Taking their turns in paying their last respects in eulogies, an uncle to the deceased Edward Chitete who represented family members described the death of Monsignor Chitete as a blow to the clan.
“We are devastated with his untimely death. He was the source of wisdom who was always readily available to everyone without looking at one’s age and status,” he said.
On his part, Karonga Diocese Laity Council Chairperson John Mtambo said in Monsignor Chitete, the Diocese had lost a great and fine teacher who was open, objective and offered constructive criticism and never kept grudges with anyone.
He said: “Despite attending the same priesthood training, every Priest has his own gifts. And that has been manifested by Monsignor Chitete.
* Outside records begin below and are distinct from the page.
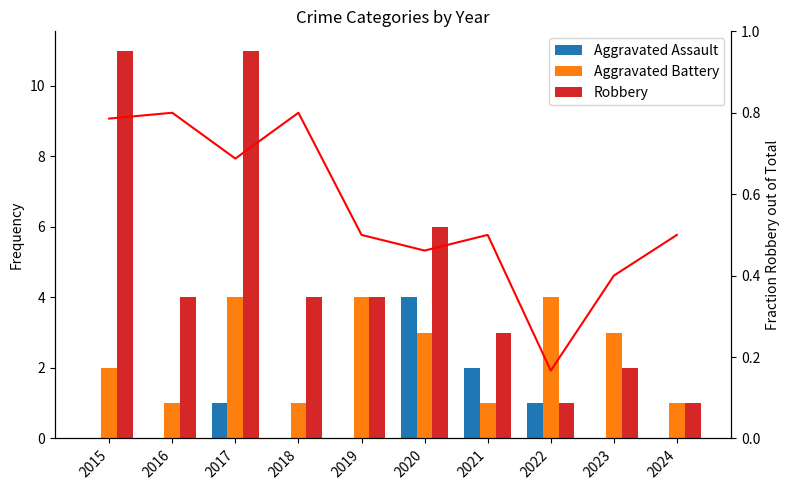

Is the value of Fraction Robbery of Total at 2024 greater than the value of Aggravated Battery at 2016?

No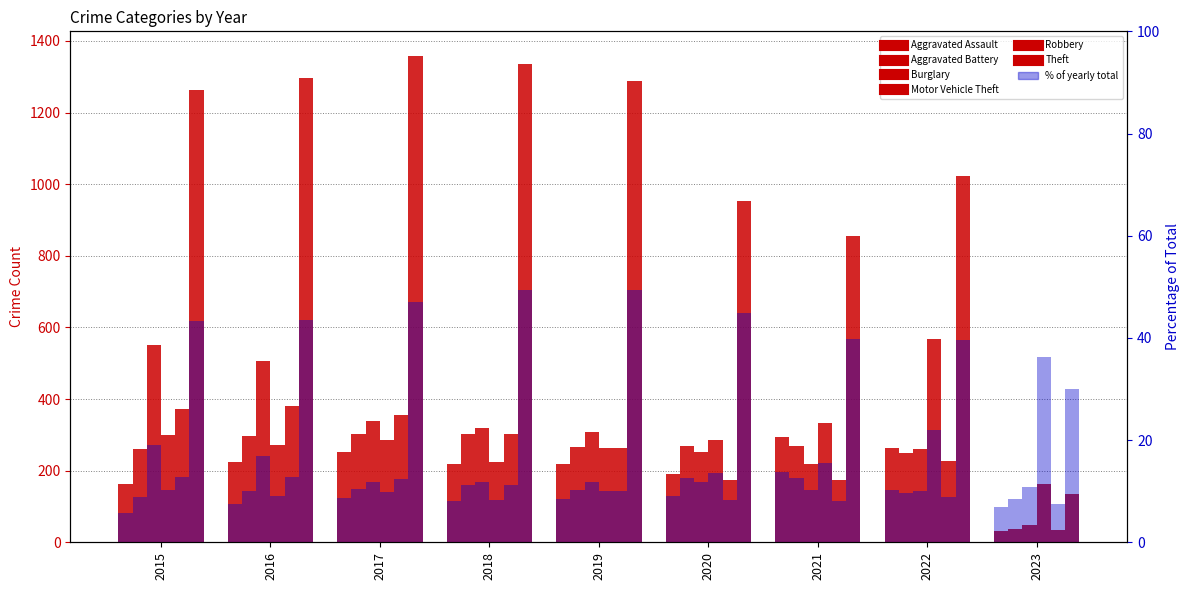

What is the total value across all series at 2023?

446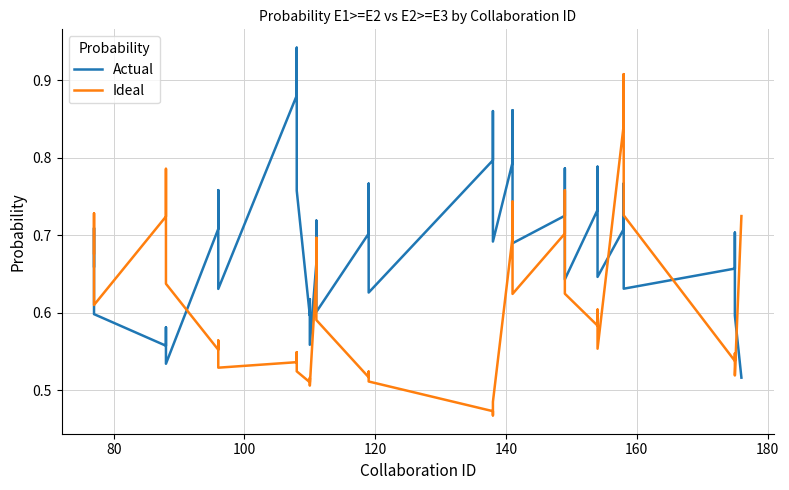

What is the total value across all series at 160?

1.2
He was humble, kind, friendly, orderly and serious with his pieces of advice. We learnt a lot from his style of administration. He was always smart and always told us that cleanliness is next to Godliness”.
Father Steve Bulambo who spoke on behalf of Priests and Religious working in the Diocese of Karonga briefly described the late Chitete as a rare breed who had a special calling to make sure that the Diocese grows in both spirit and social development.
Capping it all, the Diocesan Bishop Martine Mtumbuka did not beat about the bush but openly said that he did not gather courage to put together words with which to eulogize Chitete with whom he established the Diocese in 2010.
“In Monsignor Denis Chitete, I have lost a great advisor who was always calm, and measured, full of balanced views when discussing matters of national interest. He has endured a lot both within and outside the Diocese but he was strong.
“We strived together to establish, build, work and serve tirelessly for the people of Karonga Diocese. But like Monsignor Chitete and I have always said, we are strangers in this world and after all is said and done, it is God who will reward Monsignor Chitete for standing strong in Jesus Christ,” he said.
From the biography to eulogies, one could tell that the late Monsignor Chitete always liked to make peace with people and wanted people to live peacefully.
Probably, this could be the reason why he was elected Karonga District Peace Committee vice chairperson to help the district in conflict resolution and bringing about peace amongst people through various interventions and engagements.
Karonga DPC secretary Aaron Mwenilupembe was at loss to describe the loss after the committee also had lost its chairperson two weeks ago.
“As a committee, we are shocked and devastated. We have lost dynamic leadership and Monsignor Chitete contributed in the drafting of the National Peace Commission Bill and was a key figure and brain behind the successful mediations the committee has registered”, he said.
His outstanding performance caught the eye of the country’s leader President Dr. Lazarus Chakwera who appointed him as Northern Region Water Board (NRWB) board member.
And upon hearing about his demise, the President did not hastate to pay his tribute by delegating Minister of Lands Kezzie Msukwa to represent him at the burial ceremony who described Chitete as a faithful and humble advisor to the President and the entire government.
Educated at Kasoba, Fwila and Kaundi Primary schools, Monsignor Denis Chitete was selected to St. Patrick’s Seminary and then Kachebere Major Seminary for Philosophical studies before going to St. Peter’s Senior Seminary.
He was ordained on July 14, 1996 at St. Steven’s Parish at Kasantha in Karonga district and from that year, Monsignor Chitete served in various parishes and Seminaries as a Lecturer and Rector at Kachebere Major Seminary before going back to Karonga where he served as Vicar General of the Diocese from 2010 and cerebrated Silver Jubilee on September 4, 2021.
Born on January 28, 1968 to Felix Chitete and Ellen Chanya, Monsignor Denis Chitete died peacefully at Lilongwe private clinic on December 24, 2021 after succumbing to cardiac failure aged 53.
He walked his last mile when he was laid to rest on Monday at Chaminade Cemetery in Karonga district after a successful and admirable pastoral duty of tour of 25 years.